Project STAMINA Uses Deep Learning for Innovative Malware Detection


You’re familiar with the phrase, “A picture is worth 1,000 words.” Well, Microsoft and Intel are applying this philosophy to malware detection—using deep learning and a neural network to turn malware into images for analysis at scale. Project STAMINA—an acronym for STAtic Malware-as-Image Network Analysis—converts malware samples into two-dimensional grayscale images that can be analyzed based on their unique criteria.

Researchers from the two companies have worked together to develop this interesting approach to malware detection. STAMINA uses deep learning—a type of machine learning designed to create an intelligent system capable of learning on its own from unstructured and unlabeled input data.

Microsoft provided more than two million infected samples for the project to work with. 60 percent of the samples were used to train the deep neural network (DNN) algorithm, 20 percent were used to validate the DNN, and the remaining 20 percent were used to test the efficacy of Project STAMINA. The team achieved 99.07 percent accuracy in detecting and classifying malware samples, with a false positive rate of just 2.58 percent.

The results are solid so far, but there is a lot of work to do still, and there are also some potential pitfalls to watch out for.

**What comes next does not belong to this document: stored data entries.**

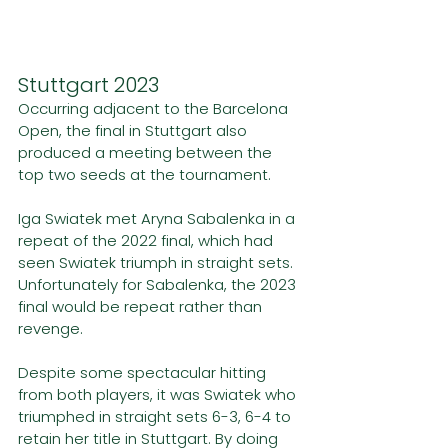
Stuttgart 2023
Occurring adjacent to the Barcelona 
Open, the final in Stuttgart also 
produced a meeting between the 
top two seeds at the tournament.
Iga Swiatek met Aryna Sabalenka in a 
repeat of the 2022 final, which had 
seen Swiatek triumph in straight sets. 
Unfortunately for Sabalenka, the 2023 
final would be repeat rather than 
revenge.
Despite some spectacular hitting 
from both players, it was Swiatek who 
triumphed in straight sets 6-3, 6-4 to 
retain her title in Stuttgart. By doing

Advantages of Project STAMINA and Deep Learning

Deep learning approaches (such as STAMINA) allow malware analysis practitioners to analyze a steady stream of data or samples without manual extraction of features and manual tuning. Ravi Sahita, Senior Principal Engineer and Research Manager at Intel, explained “Typically, deep neural networks are complex to tune. Here, using battle-tested neural network architectures like Inception (for tasks like image classification) allow us to use transfer learning which reduces the burden of training a deep neural network from scratch.”

When it comes to classifying malware, the amount of data available is massive, which lends itself to deep learning techniques. It’s crucial to have human experts in the loop to verify the accuracy and outcomes from the malware classification deep learning models as well, though. The use of deep learning technologies provide broader insights and enable malware classification to match the speed and scale of malware that can be generated using automated techniques, helping human security experts to filter out the noise and focus on the threats that pose the greatest risk.

Caveats for Identifying Malware with Project STAMINA

As awesome as machine learning and deep neural networks can be, there are some challenges and caveats to this type of system as well. Sahita noted that depending on the neural network architecture used, the cost of training and inference can be higher than traditional, lighter weight malware detection techniques. This cost is offset by the speed of analyzing large amounts of malware data that have been catalogued and over-time accrued benefits. Also, the costs can be sufficiently addressed by CPU ISA extensions, GPUs and ML accelerators.

The lack of explainability—the extent that a machine learning or deep learning system can be explained in a way that humans understand—is an issue with deep learning as well. As the system learns and evolves, it may not be apparent how or why it makes the decisions that it does. Even if the results are accurate, the lack of ability for human experts to understand, appropriately trust, and effectively manage the system may be adversely affected if the underlying model cannot be explained. Approaches such as LIME (Local Interpretable Model-agnostic Explanations) can be applied to STAMINA just as they have been applied to other image-based classification problems.

STAMINA also can’t “see” aspects of the malware which may only be exposed during execution, such as decryption of payloads in memory or undesirable activity like ransomware. To address this, Intel has been working on forward-looking research on adversarial-resilient approaches, as well as extracting telemetry from execution patterns as well as CPU telemetry. These additional information streams can be coupled with deep learning techniques to address the blind-spots that a deep-learning model may have for better malware classification.

Intel developed the MLsploit open source project in partnership with Georgia Tech to provide a framework for interactive experimentation with adversarial machine learning research and enable security practitioners to evaluate and compare state-of-the-art adversarial attacks and defenses for machine learning models.

Stages of STAMINA

There are three essential steps or stages of STAMINA: preprocessing, transfer learning, and evaluation.

Preprocessing takes care of image conversion. It directly converts the raw binary into its associated two-dimensional image.

Transfer learning is then performed on the resulting malware images as well as benign images. STAMINA transfer learning analysis was done using a Microsoft dataset of 2.2 million hashes of malware binaries. Using transfer learning enables STAMINA to accelerate training time and maintain high classification performance for the neural network.

The final step of STAMINA is evaluation. Evaluation considers accuracy, precision, recall, false positive rate, and other factors to produce a final result that achieved 99.07% accuracy with only a 2.58% false positive rate.

It is still in the semi early stages of development but results for Project STAMINA are promising so far. It is accurate and fast with smaller files, but researchers noted that it struggles against larger files (this is not a fundamental limit, but issues due to tool limitations). Once refined, though, Project STAMINA could be used as part of operating systems and anti-malware tools to proactively detect malware attacks.